Completely unprecedented.
This was the two-word description voiced to me by a shocked diplomat in the Middle East in the immediate aftermath of Israel’s extraordinary missile strike on Qatar this afternoon.
This is a corner of the world that has weathered shock after shock over the last 23 months, a region repeatedly on the brink of protracted and dangerous total war.
But Israeli strikes in the heart of the Qatari capital, which the Israeli military said were targeting Hamas leadership even as truce talks were allegedly underway, push it to the very edge of an abyss.
These strikes set Israel firmly against Qatar, a regional player and the chief mediator in the peace talks for Gaza and beyond.
They make Doha – once a main meeting point and venue for truce negotiations – now a new theatre of war in the Gaza conflict.

In fact, they dashed hopes for ceasefire talks anywhere: the Israeli military declined to officially comment on who exactly the target was, or whether anyone had been killed.
However, Israeli media, citing government sources, said the focus was on top Hamas negotiators and leaders, including Khalil al-Hayya, Zaher Jabarin, Khaled Meshaal and Mohammad Darwish. Hamas said five of its members were killed, but none of those in the negotiating team.

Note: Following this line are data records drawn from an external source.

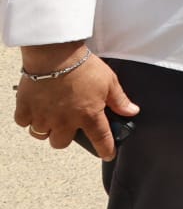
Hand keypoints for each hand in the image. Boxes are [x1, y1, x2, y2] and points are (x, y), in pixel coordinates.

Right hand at [14, 48, 137, 160]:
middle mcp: (64, 121)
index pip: (100, 139)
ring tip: (51, 116)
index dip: (105, 149)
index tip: (107, 154)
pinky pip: (24, 123)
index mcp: (88, 115)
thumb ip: (119, 100)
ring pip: (41, 135)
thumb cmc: (83, 66)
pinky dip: (28, 118)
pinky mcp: (25, 108)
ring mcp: (43, 116)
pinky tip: (35, 108)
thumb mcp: (109, 81)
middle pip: (61, 143)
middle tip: (68, 124)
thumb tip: (132, 112)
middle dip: (65, 137)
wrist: (55, 54)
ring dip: (46, 129)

The strike is such a stark rejection of the diplomatic solution to the slaughter in Gaza that the largest group of families of Israeli hostages expressed deep alarm.
In a statement in the aftermath, they wrote that a “grave fear” now hangs over them, as the chance of bringing home the remaining 50 or so hostages and captives held by Hamas militants “faces greater uncertainty than ever before”.
It also underscores just how far the ripples from Israel’s war with Hamas in Gaza have spread – tidal waves that have, since Hamas’s 7 October attack, engulfed Lebanon, Syria and Iran, the skies over Jordan and Iraq – and now Qatar.
Notably, this comes on the heels of Doha already being dragged into the crossfire when it became the target of Tehran’s roughly 20-missile retaliatory strike against Israel and the US for their mass bombings of Iran back in June.
Qatar is home to Al Udeid base – the largest US base in the region and the forward headquarters of US Central Command. I understand Doha was given no warning from either side in that attack and had to scramble, at great cost, to shoot the missiles down.
Regional diplomats told me just last week that the Gulf feared the war between Iran and Israel was not over yet, and Doha, as host to this base, risked coming under fire again as the region teetered on chaos. Now they are in the crossfire for another reason.
And so, with great alarm, Doha was quick to condemn Israel’s “reckless” and “criminal attack”, calling it a “flagrant violation of all international laws and norms, and a serious threat to the security and safety of Qataris and residents of Qatar”.
They were joined by a chorus of condemnation from across the often fractured Middle East, now united in their horror (and surely concern that any of them could be dragged in next).

Saudi Arabia, the UAE, Lebanon and Turkey were among the states that called it a “blatant and cowardly” violation of Qatar’s sovereignty and of international law. To quote the Turkish foreign ministry: “This is a signal that does not aim to reach peace, but rather to continue the war.”
And it does show how emboldened Israeli leadership has become with the apparent green light from its biggest backer and weapons supplier – the United States and Donald Trump. He surely would have had a heads-up before, even if Netanyahu claimed it was “a wholly independent Israeli operation”.
It shows how far Netanyahu has come from being, even to his critics, once a comparative figure of caution and strategy. It hints at what is to come.
It paints a terrifying picture of the future with the bleakest of horizons.